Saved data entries
————————

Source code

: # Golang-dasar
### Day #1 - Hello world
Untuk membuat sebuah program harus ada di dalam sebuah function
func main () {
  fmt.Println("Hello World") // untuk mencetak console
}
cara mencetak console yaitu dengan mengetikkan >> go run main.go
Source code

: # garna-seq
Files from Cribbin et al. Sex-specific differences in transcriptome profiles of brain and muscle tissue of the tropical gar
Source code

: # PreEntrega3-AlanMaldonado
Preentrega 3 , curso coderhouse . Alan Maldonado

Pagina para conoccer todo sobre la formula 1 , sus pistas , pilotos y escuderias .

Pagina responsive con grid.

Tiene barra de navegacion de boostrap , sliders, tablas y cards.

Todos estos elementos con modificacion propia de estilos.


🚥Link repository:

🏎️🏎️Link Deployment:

————————

ABOUT THIS TASK:
Copy out all of the data above word for word.

WRITTEN SOLUTION:
Source code

: # Golang-dasar
### Day #1 - Hello world
Untuk membuat sebuah program harus ada di dalam sebuah function
func main () {
  fmt.Println("Hello World") // untuk mencetak console
}
cara mencetak console yaitu dengan mengetikkan >> go run main.go
Source code

: # garna-seq
Files from Cribbin et al. Sex-specific differences in transcriptome profiles of brain and muscle tissue of the tropical gar
Source code

: # PreEntrega3-AlanMaldonado
Preentrega 3 , curso coderhouse . Alan Maldonado

Pagina para conoccer todo sobre la formula 1 , sus pistas , pilotos y escuderias .

Pagina responsive con grid.

Tiene barra de navegacion de boostrap , sliders, tablas y cards.

Todos estos elementos con modificacion propia de estilos.


🚥Link repository:

🏎️🏎️Link Deployment:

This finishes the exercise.